Copy out the records below, switching every "common name" to "vernacular name" and leaving everything else as it is.

#### Given records ####

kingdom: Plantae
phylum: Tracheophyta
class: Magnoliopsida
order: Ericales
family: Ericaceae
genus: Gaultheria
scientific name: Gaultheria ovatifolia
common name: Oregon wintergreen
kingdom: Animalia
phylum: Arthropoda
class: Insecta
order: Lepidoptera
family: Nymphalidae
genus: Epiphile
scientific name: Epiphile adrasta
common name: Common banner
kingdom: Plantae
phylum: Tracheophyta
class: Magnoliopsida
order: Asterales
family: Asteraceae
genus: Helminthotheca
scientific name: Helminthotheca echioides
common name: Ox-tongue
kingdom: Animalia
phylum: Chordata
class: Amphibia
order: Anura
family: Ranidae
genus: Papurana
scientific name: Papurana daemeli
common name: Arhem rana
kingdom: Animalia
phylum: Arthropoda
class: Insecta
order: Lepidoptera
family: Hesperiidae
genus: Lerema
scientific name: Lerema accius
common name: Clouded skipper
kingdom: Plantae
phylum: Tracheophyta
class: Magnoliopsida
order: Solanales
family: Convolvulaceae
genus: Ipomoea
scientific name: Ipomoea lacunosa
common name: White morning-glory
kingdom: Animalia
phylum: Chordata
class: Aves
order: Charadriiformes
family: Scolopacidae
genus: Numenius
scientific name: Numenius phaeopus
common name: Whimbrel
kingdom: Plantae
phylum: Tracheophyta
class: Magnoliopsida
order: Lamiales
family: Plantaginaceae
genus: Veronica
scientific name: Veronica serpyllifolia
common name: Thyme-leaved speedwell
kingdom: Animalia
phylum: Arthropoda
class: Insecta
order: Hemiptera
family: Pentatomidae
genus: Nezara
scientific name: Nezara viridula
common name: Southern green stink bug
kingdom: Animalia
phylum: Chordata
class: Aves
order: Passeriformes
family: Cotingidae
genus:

####

## Complete response
kingdom: Plantae
phylum: Tracheophyta
class: Magnoliopsida
order: Ericales
family: Ericaceae
genus: Gaultheria
scientific name: Gaultheria ovatifolia
vernacular name: Oregon wintergreen
kingdom: Animalia
phylum: Arthropoda
class: Insecta
order: Lepidoptera
family: Nymphalidae
genus: Epiphile
scientific name: Epiphile adrasta
vernacular name: Common banner
kingdom: Plantae
phylum: Tracheophyta
class: Magnoliopsida
order: Asterales
family: Asteraceae
genus: Helminthotheca
scientific name: Helminthotheca echioides
vernacular name: Ox-tongue
kingdom: Animalia
phylum: Chordata
class: Amphibia
order: Anura
family: Ranidae
genus: Papurana
scientific name: Papurana daemeli
vernacular name: Arhem rana
kingdom: Animalia
phylum: Arthropoda
class: Insecta
order: Lepidoptera
family: Hesperiidae
genus: Lerema
scientific name: Lerema accius
vernacular name: Clouded skipper
kingdom: Plantae
phylum: Tracheophyta
class: Magnoliopsida
order: Solanales
family: Convolvulaceae
genus: Ipomoea
scientific name: Ipomoea lacunosa
vernacular name: White morning-glory
kingdom: Animalia
phylum: Chordata
class: Aves
order: Charadriiformes
family: Scolopacidae
genus: Numenius
scientific name: Numenius phaeopus
vernacular name: Whimbrel
kingdom: Plantae
phylum: Tracheophyta
class: Magnoliopsida
order: Lamiales
family: Plantaginaceae
genus: Veronica
scientific name: Veronica serpyllifolia
vernacular name: Thyme-leaved speedwell
kingdom: Animalia
phylum: Arthropoda
class: Insecta
order: Hemiptera
family: Pentatomidae
genus: Nezara
scientific name: Nezara viridula
vernacular name: Southern green stink bug
kingdom: Animalia
phylum: Chordata
class: Aves
order: Passeriformes
family: Cotingidae
genus:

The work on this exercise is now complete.